For what? Did you have an appointment?

“Sho. It’s bad there now, hey?” he continues.

Is this a question?

I think of escarpments. I think of openness. I think of humour so deurmekaar, only we can find things in the mess. I think of music and skies that trick you into thinking we are all free. I think of, despite everything, still trying and trying and trying.

He qualifies: “For us whites.”

I think of white people drinking organic coffee on hillsides, of hipster dads pushing designer prams, of houses painted in Privilege Pink, of white faces in offices, in theatres, in tapas bars. I think of private schools, of Daddy’s Businesses, of blonde hair brunching, of of of.

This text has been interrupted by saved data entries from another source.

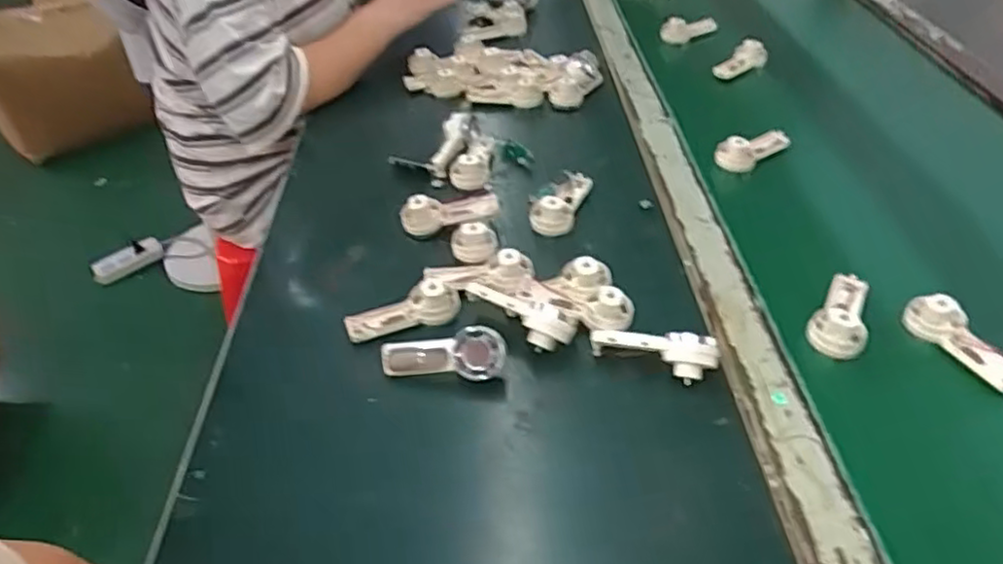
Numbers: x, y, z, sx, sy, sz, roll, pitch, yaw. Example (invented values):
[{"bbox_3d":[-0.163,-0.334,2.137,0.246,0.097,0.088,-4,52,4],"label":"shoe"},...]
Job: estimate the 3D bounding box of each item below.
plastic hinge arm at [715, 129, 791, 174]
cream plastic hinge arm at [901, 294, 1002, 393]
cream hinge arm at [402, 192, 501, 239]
[{"bbox_3d":[0.282,-0.152,0.768,0.091,0.033,0.037,-25,46,-23],"label":"plastic hinge arm"},{"bbox_3d":[0.363,0.046,0.538,0.026,0.035,0.094,-29,48,-26],"label":"cream plastic hinge arm"},{"bbox_3d":[-0.050,-0.070,0.675,0.094,0.027,0.038,-7,42,-5],"label":"cream hinge arm"}]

I think of walking down a suburban street without eyes spearing into me, without others being convinced I will steal their little white things.

I think of solid walls, of insurance money to rebuild when fires binge on our landscapes, of gated communities, of Cape Town’s city bowl like a fort. I think of the privilege of choosing to not have to digest headline after headline, because maybe I just need a little break from the news?

I think of precarity.

I think of woman after woman, unable to flee, unable to feed, unable unable unable.

(Wait, why are we even arguing this?)

I think of being here, almost as far as I can be from home. I think of having the privilege to be standing right here, not because it is better or worse, but because I chose it. I chose to be here. I think of choosing, of privilege, of having the privilege to choose.

I puke out the words, “I didn’t leave for that.”

What do I even mean?

My words fall flat on the floor, mixing with his sticky epiphany about my origins. We slip and slide all over our regurgitated narratives. What a mess.

I qualify: “I came for love. My partner. He’s Canadian.”

And with that, he loses interest in the party we are having at this crime scene. No point in talking to a chick who has a boyfriend, I suppose.

“South Africa. I hear it’s bad there now.” The phrase is stuck in my head like a Christmas carol in June.

I am not one of those, I hear myself convincing myself. I am not one of those. Over and over. Please. I am not one of those.